The study involved 82 healthy volunteers who were given electrical shocks to the wrist (calibrated to each volunteer's pain tolerance) before and after taking a pill. Half the people were told they were taking an expensive opioid analgesic costing $2.50 a pill; the other half were told they were taking an opioid analgesic that had been discounted to 10 cents a pill. In fact, all study subjects received the same placebo. Eighty-five percent of people who thought they'd taken an expensive pill reported pain relief, compared with 61% of those who believed they'd taken a 10-cent pill.
Do these price perceptions diminish the therapeutic effect of generic drugs? Care providers may need to emphasize the value of discounted drugs and track patient responses to them.
Source: Waber RL, et al., Commercial features of placebo and therapeutic efficacy, JAMA, March 5, 2008.
Three virus strains targeted for next season
Spurred by the poor performance of this year's flu vaccine, an FDA advisory panel has targeted three new flu strains for the 2008-;2009 vaccine: two type A strains-Brisbane/10 (H3N2) and Brisbane/59-and a new type B/Florida strain. The influenza A H3N2 strain was widespread in the 2007-;2008 flu season.
Flu vaccines are reformulated every year, based on experts' best estimate of which flu strains will predominate. Typically, only one or two strains are changed each year. Vaccine manufacturers say producing enough doses by the start of the next flu season will be difficult, given the increased vaccine complexity and relatively short lead time available. For more information, visit http://www.fda.gov and search for "2009 flu vaccine."
New inhaler approved for kids
Asmanex Twisthaler is the first once-a-day inhaled corticosteroid to receive FDA approval for children age 4 and older. A study involving 296 children ages 4 to 11 indicated that the drug reduces daytime and nighttime symptoms and emergency medical visits. The dose for children ages 4 to 11 is 110 mcg, which is half the adult dose.
Unlike many inhalers, the Twisthaler doesn't have a propellant. A dose counter shows how many doses remain.
As with other inhaled corticosteroids, the Twisthaler can slow growth in children, cause oral fungal infections, and increase the risk of glaucoma and cataracts. The most common adverse reactions include headaches, sore throat, upper respiratory infection, stomach upset, and muscle, bone, or back pain.
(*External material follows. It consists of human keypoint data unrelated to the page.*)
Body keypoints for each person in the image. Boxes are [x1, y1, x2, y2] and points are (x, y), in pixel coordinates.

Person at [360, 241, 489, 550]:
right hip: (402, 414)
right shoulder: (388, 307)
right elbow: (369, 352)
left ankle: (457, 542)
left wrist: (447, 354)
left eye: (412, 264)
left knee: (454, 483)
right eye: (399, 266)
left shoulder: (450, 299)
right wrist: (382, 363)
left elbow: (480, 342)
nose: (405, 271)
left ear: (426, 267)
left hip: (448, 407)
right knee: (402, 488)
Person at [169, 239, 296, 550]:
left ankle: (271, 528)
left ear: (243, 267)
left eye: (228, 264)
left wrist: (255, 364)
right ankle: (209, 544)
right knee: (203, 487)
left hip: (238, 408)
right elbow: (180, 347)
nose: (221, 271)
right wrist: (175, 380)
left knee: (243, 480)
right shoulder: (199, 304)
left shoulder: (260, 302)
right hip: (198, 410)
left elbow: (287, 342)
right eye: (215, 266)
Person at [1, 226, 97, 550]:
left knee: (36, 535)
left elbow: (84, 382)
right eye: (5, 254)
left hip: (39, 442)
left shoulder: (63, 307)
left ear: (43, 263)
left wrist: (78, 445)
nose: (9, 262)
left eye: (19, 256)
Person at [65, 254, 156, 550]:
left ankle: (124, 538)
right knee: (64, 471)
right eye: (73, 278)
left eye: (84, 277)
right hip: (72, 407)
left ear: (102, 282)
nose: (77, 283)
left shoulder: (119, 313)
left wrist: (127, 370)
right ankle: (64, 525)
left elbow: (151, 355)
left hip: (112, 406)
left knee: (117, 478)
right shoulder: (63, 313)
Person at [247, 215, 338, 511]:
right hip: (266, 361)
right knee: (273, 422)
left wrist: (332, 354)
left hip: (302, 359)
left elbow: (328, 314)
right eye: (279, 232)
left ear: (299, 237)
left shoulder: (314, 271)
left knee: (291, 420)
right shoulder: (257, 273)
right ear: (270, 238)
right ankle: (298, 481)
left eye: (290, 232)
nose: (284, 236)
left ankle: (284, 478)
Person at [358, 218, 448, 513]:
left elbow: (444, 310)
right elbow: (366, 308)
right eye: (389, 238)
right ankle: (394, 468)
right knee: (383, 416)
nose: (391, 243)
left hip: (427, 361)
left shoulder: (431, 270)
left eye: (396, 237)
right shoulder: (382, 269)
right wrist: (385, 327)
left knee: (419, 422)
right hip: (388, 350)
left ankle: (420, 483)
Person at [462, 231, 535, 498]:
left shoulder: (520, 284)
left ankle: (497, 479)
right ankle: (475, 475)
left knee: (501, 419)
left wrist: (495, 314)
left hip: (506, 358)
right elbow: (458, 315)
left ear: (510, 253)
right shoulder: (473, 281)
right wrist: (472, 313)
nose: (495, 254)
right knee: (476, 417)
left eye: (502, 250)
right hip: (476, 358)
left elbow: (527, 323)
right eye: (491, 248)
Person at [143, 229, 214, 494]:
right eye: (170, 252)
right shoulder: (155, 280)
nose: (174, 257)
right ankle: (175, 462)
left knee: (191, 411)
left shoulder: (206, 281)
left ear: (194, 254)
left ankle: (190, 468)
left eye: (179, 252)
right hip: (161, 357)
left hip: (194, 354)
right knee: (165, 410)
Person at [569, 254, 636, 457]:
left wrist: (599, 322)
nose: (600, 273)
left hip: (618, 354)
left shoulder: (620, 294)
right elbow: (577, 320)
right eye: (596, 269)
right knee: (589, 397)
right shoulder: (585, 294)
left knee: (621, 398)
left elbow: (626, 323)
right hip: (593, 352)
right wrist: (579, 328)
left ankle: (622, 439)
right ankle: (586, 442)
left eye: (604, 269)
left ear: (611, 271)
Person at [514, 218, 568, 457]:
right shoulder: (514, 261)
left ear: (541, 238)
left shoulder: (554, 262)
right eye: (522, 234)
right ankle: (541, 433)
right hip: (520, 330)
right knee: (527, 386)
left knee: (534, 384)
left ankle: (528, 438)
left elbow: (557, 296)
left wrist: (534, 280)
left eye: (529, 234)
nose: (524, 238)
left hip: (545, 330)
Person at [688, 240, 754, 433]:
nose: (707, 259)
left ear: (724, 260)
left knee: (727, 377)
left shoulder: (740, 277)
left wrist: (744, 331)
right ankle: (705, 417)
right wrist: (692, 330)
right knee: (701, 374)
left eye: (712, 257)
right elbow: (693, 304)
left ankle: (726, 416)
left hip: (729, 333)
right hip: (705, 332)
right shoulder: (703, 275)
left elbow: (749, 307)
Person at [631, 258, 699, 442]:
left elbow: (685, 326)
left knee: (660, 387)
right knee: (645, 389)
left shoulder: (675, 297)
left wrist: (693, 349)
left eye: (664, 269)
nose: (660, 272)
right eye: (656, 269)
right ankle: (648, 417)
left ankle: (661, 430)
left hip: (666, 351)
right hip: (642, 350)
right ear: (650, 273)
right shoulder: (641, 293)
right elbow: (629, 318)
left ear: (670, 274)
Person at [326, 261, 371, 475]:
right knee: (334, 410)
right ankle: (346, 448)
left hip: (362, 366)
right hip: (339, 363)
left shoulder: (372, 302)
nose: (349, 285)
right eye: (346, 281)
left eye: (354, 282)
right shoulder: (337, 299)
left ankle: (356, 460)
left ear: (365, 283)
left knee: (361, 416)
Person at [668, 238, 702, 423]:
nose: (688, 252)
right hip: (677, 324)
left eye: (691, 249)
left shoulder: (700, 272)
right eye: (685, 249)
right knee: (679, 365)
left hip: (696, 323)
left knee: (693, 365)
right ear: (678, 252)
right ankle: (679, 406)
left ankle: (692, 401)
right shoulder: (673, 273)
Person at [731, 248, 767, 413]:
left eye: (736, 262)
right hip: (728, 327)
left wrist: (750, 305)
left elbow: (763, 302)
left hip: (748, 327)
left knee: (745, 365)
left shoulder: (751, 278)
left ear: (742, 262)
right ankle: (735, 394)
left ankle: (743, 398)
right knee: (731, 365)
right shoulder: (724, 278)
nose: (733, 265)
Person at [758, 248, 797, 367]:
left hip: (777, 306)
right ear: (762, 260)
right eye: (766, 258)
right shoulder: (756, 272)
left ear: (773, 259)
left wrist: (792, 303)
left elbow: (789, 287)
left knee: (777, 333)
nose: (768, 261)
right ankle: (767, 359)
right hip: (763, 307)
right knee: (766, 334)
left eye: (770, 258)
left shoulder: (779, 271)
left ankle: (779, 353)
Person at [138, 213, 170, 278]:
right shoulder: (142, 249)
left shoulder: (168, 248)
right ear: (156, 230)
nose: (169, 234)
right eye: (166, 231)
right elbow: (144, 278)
Chantix may trigger psychiatric problems
The FDA has received 37 reports of suicide and more than 400 reports of suicidal behavior linked to varenicline (Chantix), marketed by Pfizer to help people stop smoking. Pfizer has added stronger warnings to the drug's label and is working with the FDA to create a medication guide for patients.
In a public advisory, the FDA urges patients who are taking the drug to inform care providers of any history of mental illness and to watch for changes in mood and behavior and strange or vivid dreams. In some cases, patients developed signs and symptoms after they stopped taking Chantix.
For more information, visit the FDA's Web site at http://www.fda.gov.
Cancer drug fights MS too
A monoclonal antibody indicated to treat lymphoma, rituximab may also help patients with a common form of multiple sclerosis (MS). A recent study included 104 patients with relapsing-remitting MS, which involves disease flare-ups and periods of remission. Patients received either 1,000 mg of I.V. rituximab or a placebo. Magnetic resonance imaging was conducted at 12, 16, 20, and 24 weeks to assess the number of inflammatory lesions in the patients' brains.
One course of rituximab significantly reduced inflammatory brain lesions and clinical relapses for 48 weeks. Compared with people who took a placebo, those who took the drug had fewer new lesions during the study and 6 months later. After 48 weeks, only 20% of those taking rituximab had experienced a relapse, compared with 40% of those taking a placebo.
Rituximab targets and depletes B lymphocytes, which researchers believe are involved in the pathogenesis of MS.